**Study questions**:
(A) According to the passage on federal jurisdiction, which court alone holds federal authority to review a state court judgment?
(B) Please continue the passage on federal jurisdiction, starting after its final sentence.

**Exercise passage**:
A lawsuit must be dismissed if it appears that the Court lacks subject matter jurisdiction. Fed.R.Civ.P. 12(b)(1), (h)(3). The party asserting jurisdiction bears the burden of establishing the Court's subject matter jurisdiction. Kokkonen v. Guardian Life Ins. Co. Of America, 511 U.S. 375, 377, 114 S.Ct. 1673, 1675, 128 L.Ed.2d 391 (1994). The Court may base its decision on: “(1) the complaint alone; (2) the complaint supplemented by undisputed facts; or (3) the complaint supplemented by undisputed facts and the court's resolution of disputed facts.” Barrera–Montenegro v. United States, 74 F.3d 657, 659 (5th Cir.1996).
Federal district courts lack jurisdiction to entertain collateral attacks on state court judgments. United States v. Shepherd, 23 F.3d 923, 924 (5th Cir.1994); Liedtke v. State Bar of Texas, 18 F.3d 315, 317 (5th Cir.1994), cert. denied, 513 U.S. 906, 115 S.Ct. 271, 130 L.Ed.2d 189 (1994), reh'g denied, 513 U.S. 1036, 115 S.Ct. 626, 130 L.Ed.2d 533. This “firmly established” principle is known as the Rooker–Feldman doctrine. Liedtke, 18 F.3d at 317 (citing Rooker v. Fidelity Trust Co., 263 U.S. 413, 44 S.Ct. 149, 68 L.Ed. 362 (1923) and D.C. Court of Appeals v. Feldman, 460 U.S. 462, 103 S.Ct. 1303, 75 L.Ed.2d 206 (1983)). Application of the doctrine is limited to cases “brought by state-court losers complaining of injuries caused by state-court judgments rendered before the district court proceedings commenced and inviting district court review and rejection of those judgments.” Exxon Mobil Corp. v. Saudi Basic Indus. Corp., 544 U.S. 280, 284, 125 S.Ct. 1517, 161 L.Ed.2d 454 (2005)(addressing the scope of the Rooker–Feldman doctrine to resolve a conflict among the courts of appeals). Federal authority to review a state court judgment lies exclusively with the Supreme Court of the United States. Id. at 292, 125 S.Ct. 1517; Hale v. Harney, 786 F.2d 688, 691 (5th Cir.1986) (“[j]udicial errors committed in state courts are for correction in the state court systems, at the head of which stands the United States Supreme Court; such errors are no business of ours”).
This jurisdictional limitation cannot be evaded by asserting claims not raised in the state court proceedings or claims framed as original claims for relief. United States v. Shepherd, 23 F.3d 923, 924 (5th Cir.1994). If the issues before the federal district court are “inextricably intertwined” with a state court judgment, the Court is “in essence being called upon to review the state-court decision”, and
federal court review is forbidden. Id.; Turner v. Cade, 354 Fed.Appx. 108, 111 (5th Cir.2009) (unpublished) (asserting new claims that were not raised in the state court proceedings will not defeat the Rooker– Feldman jurisdictional bar if the claims are “inextricably intertwined with a state judgment”)
(quoting United States v. Shepherd, 23 F.3d 923, 924 (5th Cir.1994)) (internal quotation marks omitted). Further, “the casting of a complaint in the form of a civil rights action cannot circumvent this rule.” Liedtke, 18 F.3d 315, 317 (1994). Indeed, “a petitioner's failure to raise his constitutional claims in state court does not mean that a United States District Court should have jurisdiction over the claims.” Feldman, 460 U.S. at 482 n. 16, 103 S.Ct. at 1316 n. 16. Rather, “[s]uch a failure may lead the party to ‘forfeit his right to obtain review of the state court decision in any federal court.’ ” Chrissy F. by Medley v. Mississippi Dep't of Public Welfare, 995 F.2d 595, 599 (5th Cir.1993), cert. denied, 510 U.S. 1214, 114 S.Ct. 1336, 127 L.Ed.2d 684 (1994)(citing Feldman, 460 U.S. at 482 n. 16, 103 S.Ct. at 1316 n. 16).

**Given entries**:
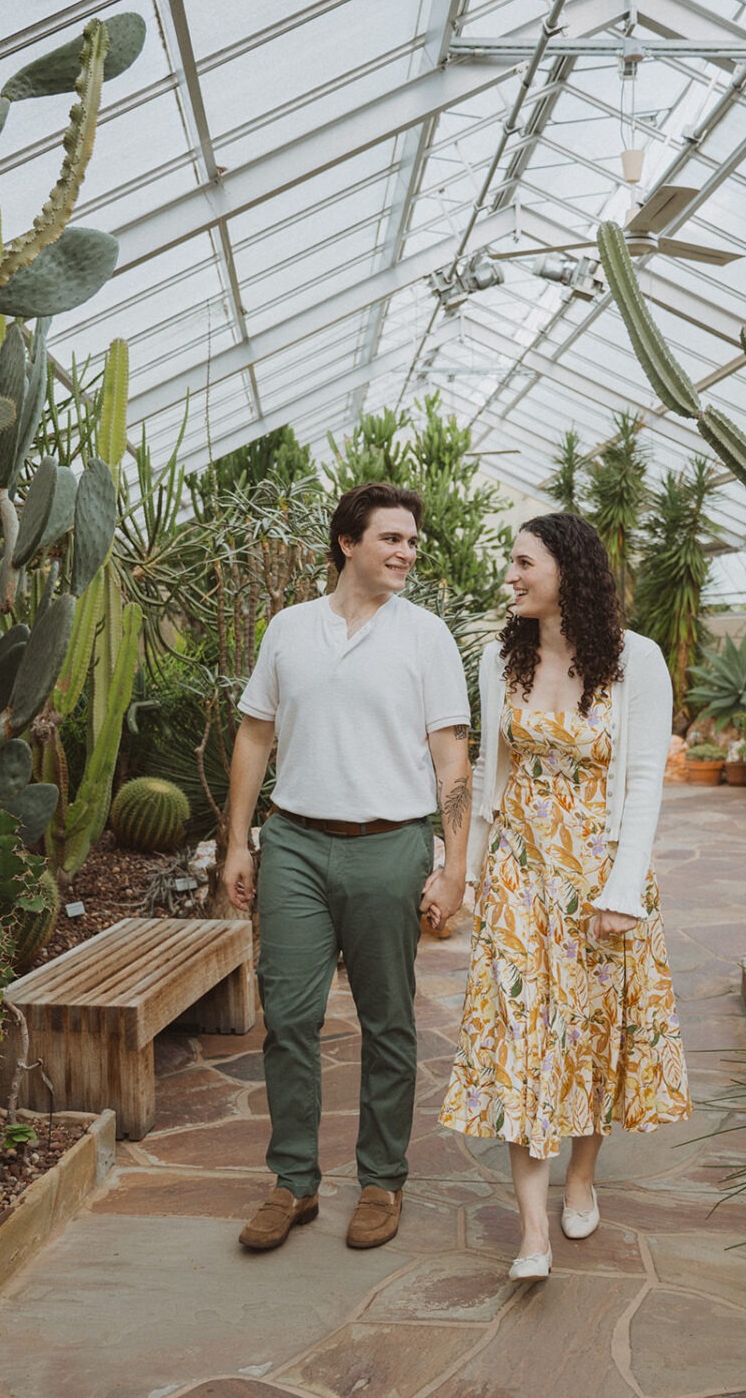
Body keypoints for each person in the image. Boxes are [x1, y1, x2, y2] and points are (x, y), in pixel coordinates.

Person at [439, 512, 690, 1281]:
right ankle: (532, 1236)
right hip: (520, 871)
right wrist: (471, 876)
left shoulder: (635, 660)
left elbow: (643, 779)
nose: (510, 576)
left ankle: (582, 1174)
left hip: (601, 875)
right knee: (521, 1031)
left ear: (567, 571)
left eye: (523, 563)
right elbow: (490, 777)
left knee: (591, 1032)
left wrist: (623, 891)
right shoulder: (498, 659)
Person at [224, 481, 471, 1255]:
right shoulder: (289, 629)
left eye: (411, 543)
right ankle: (293, 1183)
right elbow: (255, 736)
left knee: (387, 1021)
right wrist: (238, 841)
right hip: (294, 840)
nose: (405, 553)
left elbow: (451, 758)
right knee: (289, 1017)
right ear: (347, 543)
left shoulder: (425, 636)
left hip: (389, 844)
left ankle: (380, 1180)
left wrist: (454, 866)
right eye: (391, 539)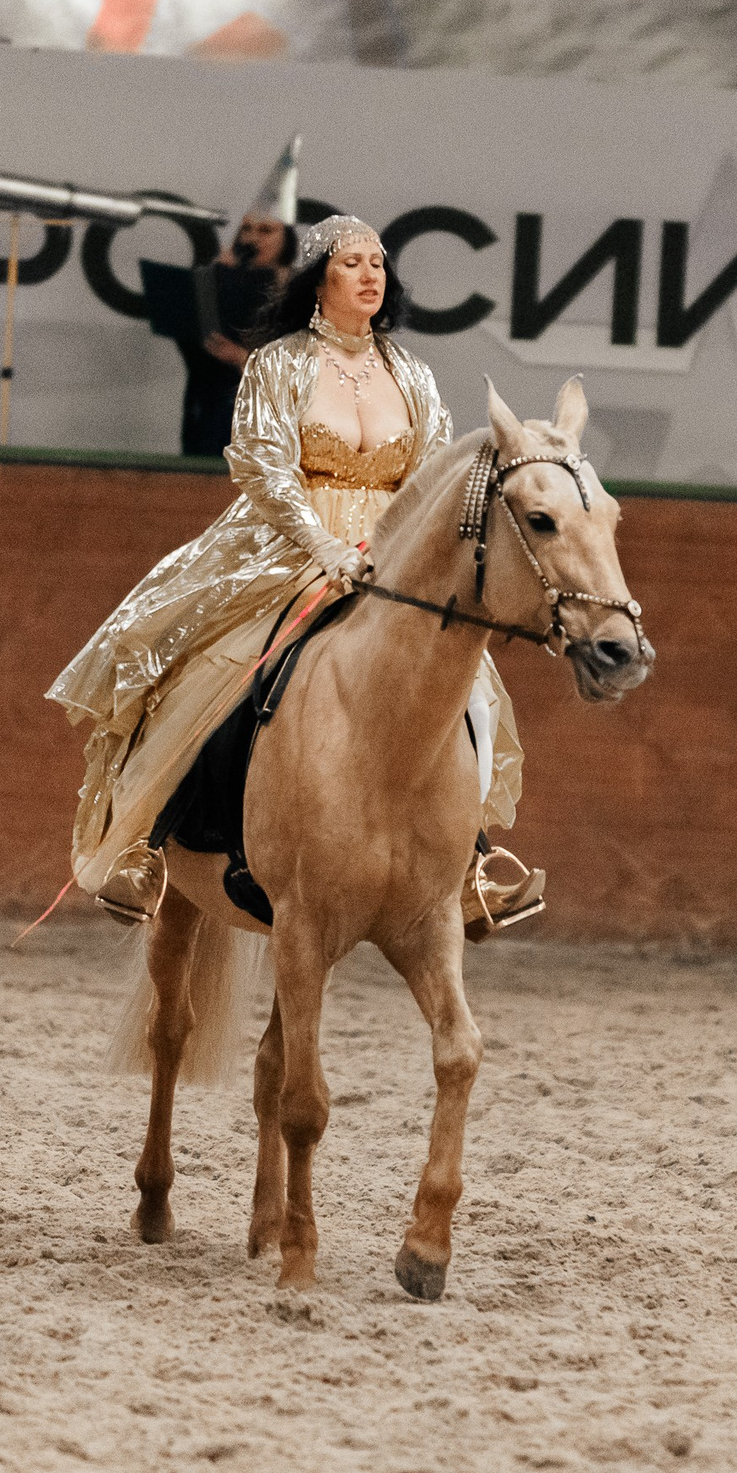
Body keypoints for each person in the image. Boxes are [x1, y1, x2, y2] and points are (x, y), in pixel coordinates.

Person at [49, 213, 542, 936]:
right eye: (352, 263)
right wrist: (323, 546)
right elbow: (264, 467)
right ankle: (148, 846)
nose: (372, 275)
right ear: (319, 279)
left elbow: (433, 475)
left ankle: (470, 864)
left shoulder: (411, 374)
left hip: (390, 557)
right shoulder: (276, 364)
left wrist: (400, 554)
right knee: (211, 672)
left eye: (379, 262)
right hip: (285, 546)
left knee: (469, 686)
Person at [150, 139, 298, 458]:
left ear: (286, 237)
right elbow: (196, 343)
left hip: (273, 423)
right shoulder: (218, 278)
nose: (253, 238)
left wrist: (243, 359)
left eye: (265, 230)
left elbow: (312, 370)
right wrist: (213, 284)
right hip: (212, 409)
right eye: (246, 229)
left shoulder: (303, 291)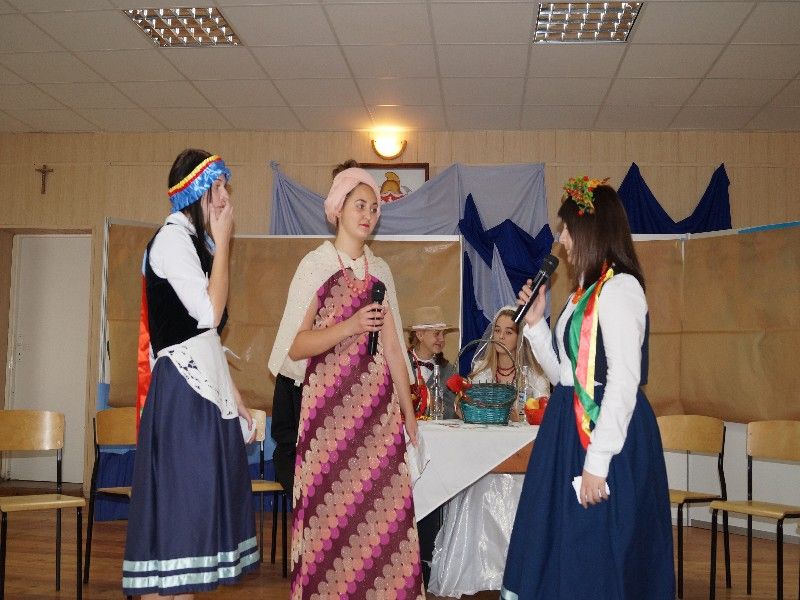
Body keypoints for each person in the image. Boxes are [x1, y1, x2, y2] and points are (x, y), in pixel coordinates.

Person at [501, 178, 674, 599]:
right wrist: (535, 325)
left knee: (598, 546)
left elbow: (623, 380)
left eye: (566, 229)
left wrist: (598, 460)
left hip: (605, 437)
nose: (561, 239)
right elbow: (565, 375)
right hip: (568, 432)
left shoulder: (620, 290)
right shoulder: (583, 294)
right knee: (564, 544)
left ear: (590, 230)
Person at [268, 161, 425, 599]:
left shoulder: (382, 271)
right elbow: (295, 346)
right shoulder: (315, 265)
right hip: (328, 419)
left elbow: (394, 350)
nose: (368, 214)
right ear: (338, 208)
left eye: (374, 208)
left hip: (377, 417)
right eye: (360, 205)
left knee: (383, 518)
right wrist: (351, 326)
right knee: (331, 521)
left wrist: (409, 416)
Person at [123, 149, 258, 598]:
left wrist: (234, 395)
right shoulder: (172, 240)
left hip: (202, 388)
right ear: (195, 194)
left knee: (196, 514)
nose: (224, 199)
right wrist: (225, 243)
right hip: (183, 391)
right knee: (183, 513)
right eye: (217, 189)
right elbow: (208, 314)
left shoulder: (199, 245)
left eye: (225, 188)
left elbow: (208, 337)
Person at [428, 306, 549, 597]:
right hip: (484, 461)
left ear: (520, 338)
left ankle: (514, 574)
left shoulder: (534, 376)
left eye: (509, 332)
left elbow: (542, 414)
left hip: (520, 462)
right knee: (477, 487)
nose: (501, 337)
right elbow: (466, 409)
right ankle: (475, 573)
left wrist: (523, 413)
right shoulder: (481, 370)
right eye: (497, 330)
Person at [406, 305, 459, 420]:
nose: (442, 339)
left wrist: (435, 406)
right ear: (420, 335)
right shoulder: (401, 364)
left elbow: (452, 411)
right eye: (437, 334)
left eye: (443, 334)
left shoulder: (448, 371)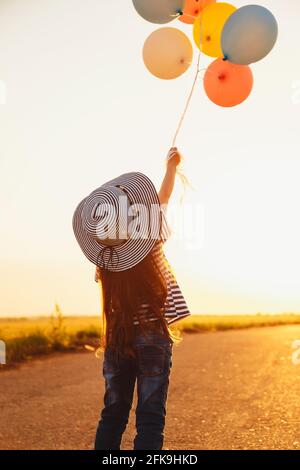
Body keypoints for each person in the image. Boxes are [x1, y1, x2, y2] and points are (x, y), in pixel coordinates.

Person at [72, 147, 191, 450]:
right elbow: (161, 200)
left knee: (112, 414)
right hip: (153, 336)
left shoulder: (105, 262)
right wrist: (171, 168)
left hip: (117, 337)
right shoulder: (150, 242)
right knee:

**Answers by task**:
(A) The Supreme Court of the United States.

(B)
In Turner, the Fifth Circuit held, in an unpublished opinion, that the plaintiff's allegations that private parties involved in her state court proceeding had conspired with the judge to deprive her of her constitutional rights were inextricably intertwined with the state court proceeding because the Fifth Circuit could not rule in the plaintiff's favor without overturning the state court. Id. at 110–11. Accordingly, the Fifth Circuit affirmed the district court's dismissal on the basis of the Rooker–Feldman doctrine. Id. at 111.
B.
The defendants contend that this Court lacks subject matter jurisdiction based on the Rooker–Feldman doctrine because the plaintiffs essentially challenge the state court's ruling that the mechanical bull violated the parties' sublease agreement. The plaintiffs counter that their assertion of civil rights violations makes this suit a distinct proceeding that warrants federal review. The Court disagrees. The plaintiffs' claims here are obviously an attempt to seek federal review of their disappointment with the state court process, indeed a process that is still fully taking its course: the plaintiffs do not deny that they appealed the state court's February 26, 2010 order, asserting that the state court erroneously ordered them to remove the mechanical bull. Indeed, they assert in their federal complaint that the state court erred in its ruling. However, the parties have failed to adequately address in their papers whether the state court ruling is sufficiently final to trigger the application of the Rooker–Feldman doctrine.
Having failed to address this issue in their initial papers, the Court ordered submission of supplemental papers following oral argument. These supplemental papers give short shrift to the issue, with the plaintiffs focusing only on one unpublished Fifth Circuit opinion, and the defendants focusing on an older published Fifth Circuit case, with no analysis of either potentially intervening Supreme Court law, or more recent unpublished Fifth Circuit opinions to the contrary.
The defendants insist that the Fifth Circuit's ruling in Hale v. Harney is controlling here: in 1986, the Fifth Circuit ruled that Rooker–Feldman is not limited to final state court judgments or orders on which appeals have been exhausted. Hale v. Harney, 786 F.2d 688, 691 (5th Cir.1986).
In Hale, the plaintiff challenged a state court divorce decree in federal court by asserting civil rights claims against his
Several years later, without overruling or even mentioning its decision in Hale, the Fifth Circuit stated in dicta that Rooker–Feldman did not apply in a FIRREA removal case because the underlying state court judgment was not final. In re Meyerland Co., 960 F.2d 512 (5th Cir.1992).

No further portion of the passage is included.